A suitably supportive environment is essential to facilitate IP practice. For IP teams, it is critical that a supportive leadership structure clarifies the essential and desirable roles of individual members, facilitates effective communication between members who should be proximally located, and determines what are the predictable tasks and client pathways where IP collaboration and coordination will occur. A coordinated, whole system approach is required to enable this to occur effectively, requiring regulatory bodies to model IP practice by collaborating to align their IP expectations.

For the graduating health workforce to demonstrate the required IP competencies, education providers have a responsibility to teach curricula that sufficiently develops IP competencies.
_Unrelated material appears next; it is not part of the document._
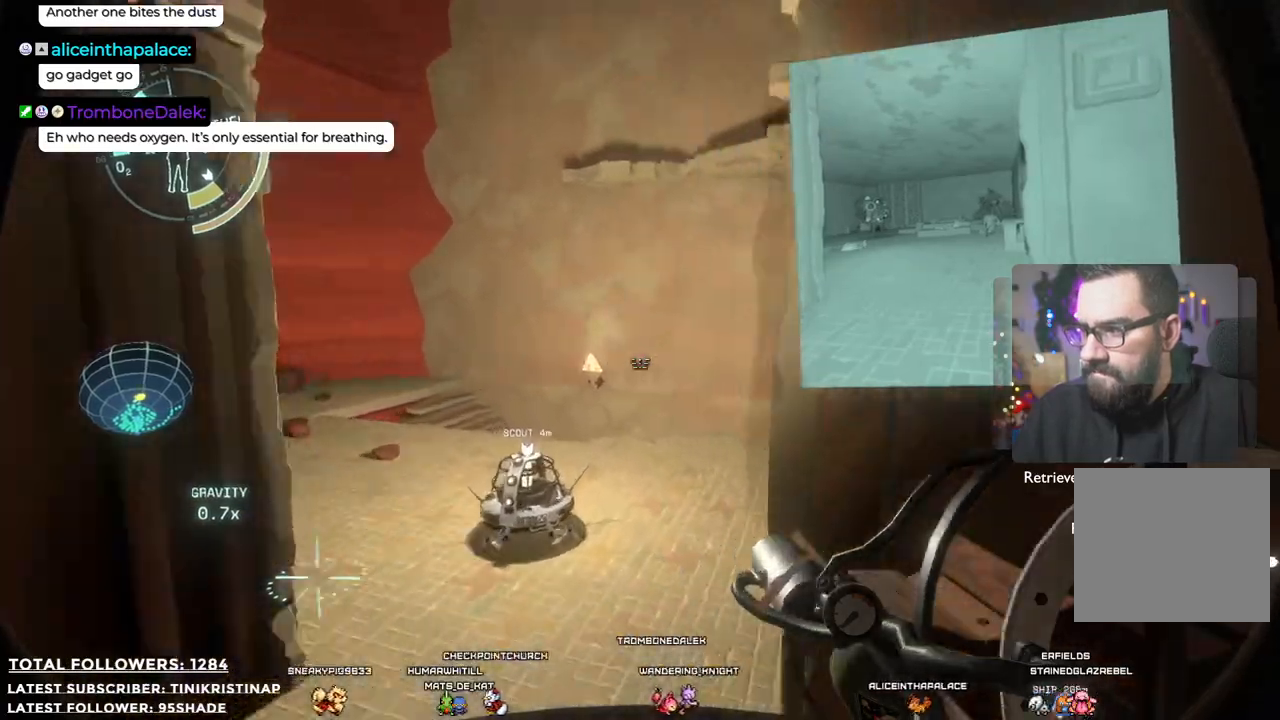
{"buttons": [], "left_stick": "left", "right_stick": "center", "events": [[300, "right_stick", "center"], [367, "left_stick", "left"]]}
Ensuring regulator bodies focus on IP competencies in the process of (re)accrediting curricula will facilitate more effective translation between the intended and the written curriculum across health professions.
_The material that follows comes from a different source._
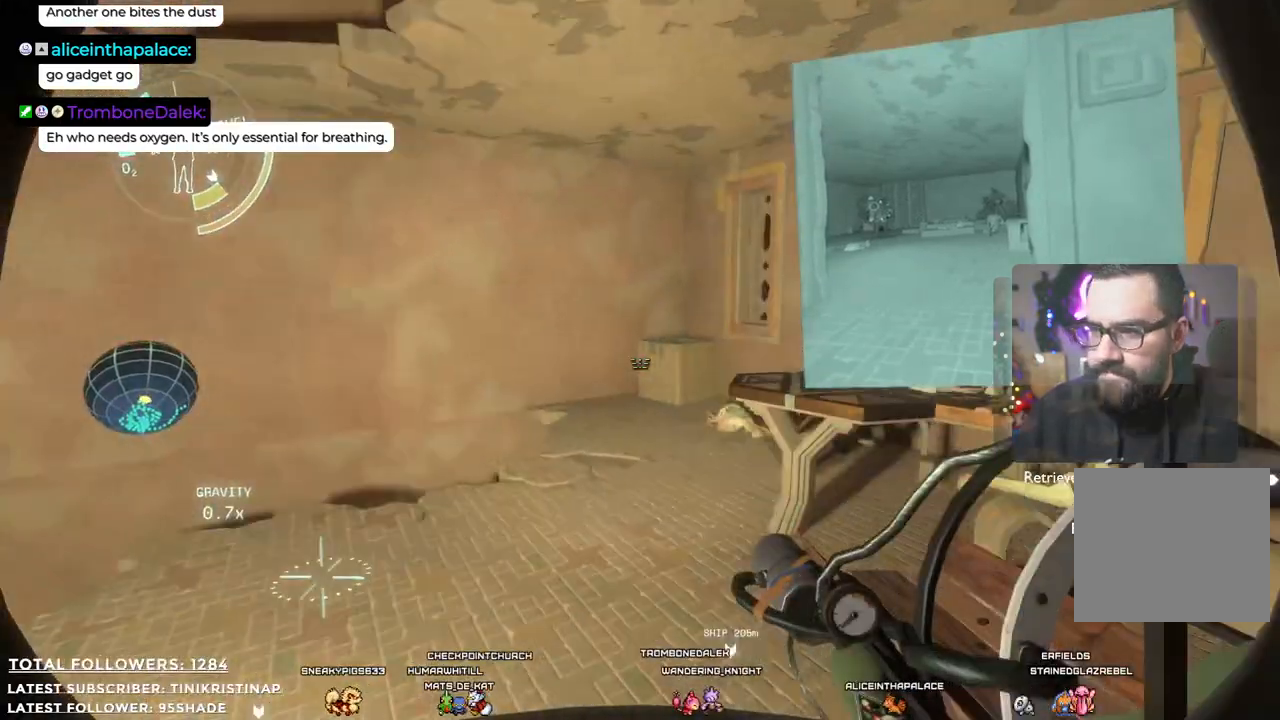
{"buttons": [], "left_stick": "up-left", "right_stick": "center"}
Finally, while this study mapped the relationship between the intended and written curriculum relevant to IP practice, further investigation is warranted to explore the translation of the written curriculum into the taught and assessed curriculum. This will better position the sector to develop and sustain a health workforce able to competently deliver IP practice in healthcare, thereby lifting health outcomes for all.

Acknowledgments

The authors thank Dr Angela Beaton and Lauren Bennett (Te Pūkenga) for their assistance obtaining course curricula from across the Te Pūkenga network.

Funding Statement

This project is supported by a Trust Waikato Community Impact Grant.

Ethical Approval

As a quality improvement desk audit our study did not require ethical board approval as human or animal participants were not involved. All regulatory data used for audit were publicly available and all curricula were accessed with organizational consent, the audit of which did not involve human participation.

Author Contributions

All authors made a significant contribution to the work reported, whether that is in the conception, study design, execution, acquisition of data, analysis and interpretation, or all these areas; took part in drafting, revising or critically reviewing the article; gave final approval of the version to be published; have agreed on the journal to which the article has been submitted; and agreed to be accountable for all aspects of the work.

Disclosure

The authors declare no conflicts of interest.